Hadir Ketua Bawaslu Sumenep, Achmad Zubaidi, beserta anggotanya, yaitu Hosnan Hermawan, Moh Rusydi Zain ZA, Addahrariyatul Maklumiyah, dan Muarep.
Hadir juga Kapolres Sumenep, AKBP Henri Noveri Santoso, dan pemateri utama acara, Lukman Hakim, Pemimpin Redaksi Jawa Pos Radar Madura.
Acara ini turut dihadiri oleh ratusan perusahaan media, baik online, cetak, maupun elektronik yang tergabung dalam berbagai asosiasi media dan organisasi kewartawanan.
“Kami tidak ingin berjalan sendiri dalam menyelenggarakan pemilu. Kami butuh peran media dalam kelancaran tugas-tugas pengawasan dan setiap tahapan yang ada,” ujar Ketua Bawaslu Sumenep, Achmad Zubaidi.
Ia menjelaskan bahwa hasil pemetaan kerawanan pemilihan tahun 2024 akan menjadi dasar bagi Bawaslu Sumenep dalam mengambil langkah mitigasi dan upaya pencegahan.
“Hal ini bertujuan agar pelaksanaan Pemilihan Bupati dan Wakil Bupati Sumenep, serta Gubernur dan Wakil Gubernur Jawa Timur pada 27 November 2024, dapat berjalan aman, lancar, tertib, dan damai,” jelasnya.

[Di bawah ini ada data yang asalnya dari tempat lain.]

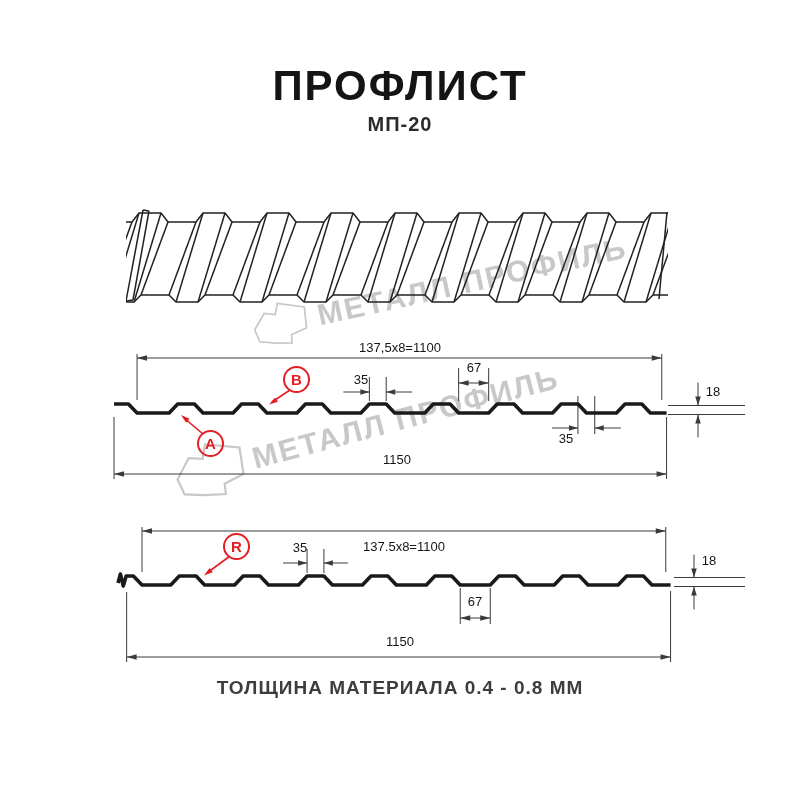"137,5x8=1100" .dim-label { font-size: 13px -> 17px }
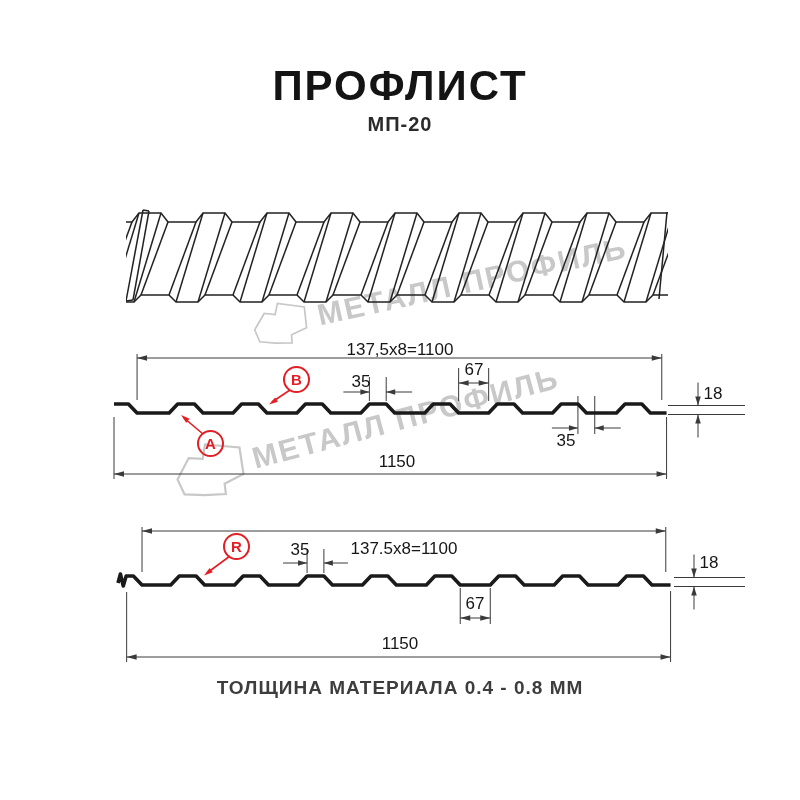"ТОЛЩИНА МАТЕРИАЛА 0.4 - 0.8" .footer-note { top: 677px -> 712px }
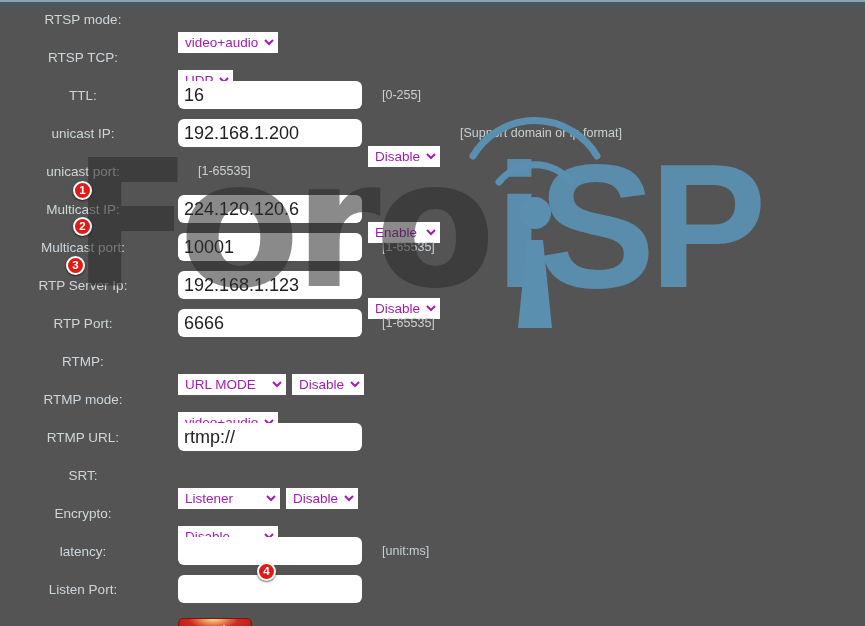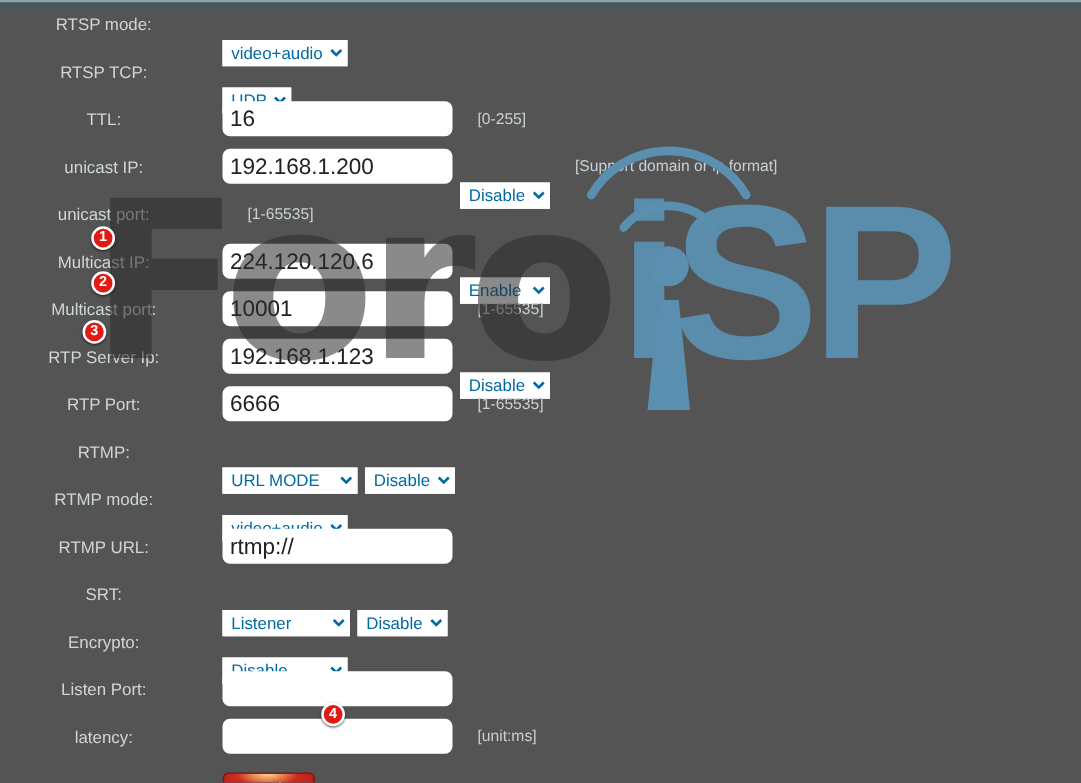"video+audio" select.sel { color: #0369a1 -> #a21caf }
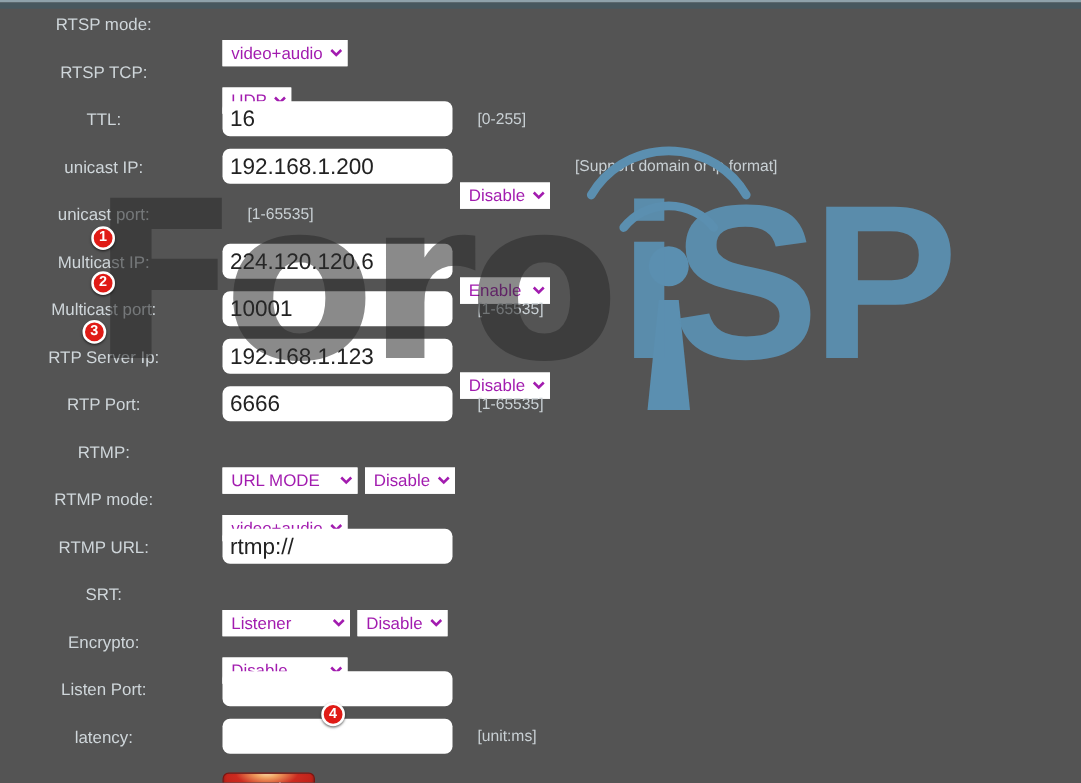"Listen Port:" div.row { order: before "latency:" -> after "latency:" }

Ia juga menambahkan bahwa berbagai program pencegahan harus melibatkan semua pihak, termasuk KPU, Pemerintah Daerah, Polri, dan TNI.
“Kami berharap seluruh stakeholder bersinergi dan berpartisipasi dalam bentuk pencegahan terhadap berbagai kerawanan pemilihan 2024. Dari sisi pengawasan, kami siap melakukan pengawasan maksimal agar terlaksana Pemilihan 2024 yang berintegritas,” tegasnya.
Untuk memudahkan pemetaan kerawanan, Bawaslu membagi kerawanan dalam empat dimensi, yaitu; Konteks Sosial Politik, Penyelenggaraan Pemilu/Pemilihan, Kontestasi, Partisipasi.
Keempat dimensi ini dijabarkan menjadi 61 indikator. Dari hasil pemetaan, terdapat 10 indikator kerawanan yang berpotensi terjadi dalam Pemilihan 2024 di Kabupaten Sumenep, di antaranya:
1. Imbauan untuk memilih calon tertentu dari pemerintah lokal;
2. Adanya konflik antar pendukung peserta/paslon;
3. Putusan DKPP terhadap jajaran KPU/Bawaslu;
4. Materi kampanye bermuatan SARA di tempat umum;
5. Rekomendasi Bawaslu terkait ketidaknetralan ASN/TNI/POLRI;
6. Intimidasi terhadap penyelenggara pemilu;
7. Iklan kampanye di luar jadwal;
8. Bencana alam yang mengganggu tahapan;
9. Pemilihan suara ulang;
10. Surat suara yang tertukar.
“Kerawanan paling dominan ada pada dimensi konteks sosial dan politik, khususnya pada indikator imbauan untuk memilih calon tertentu dari pemerintah lokal,” pungkasnya.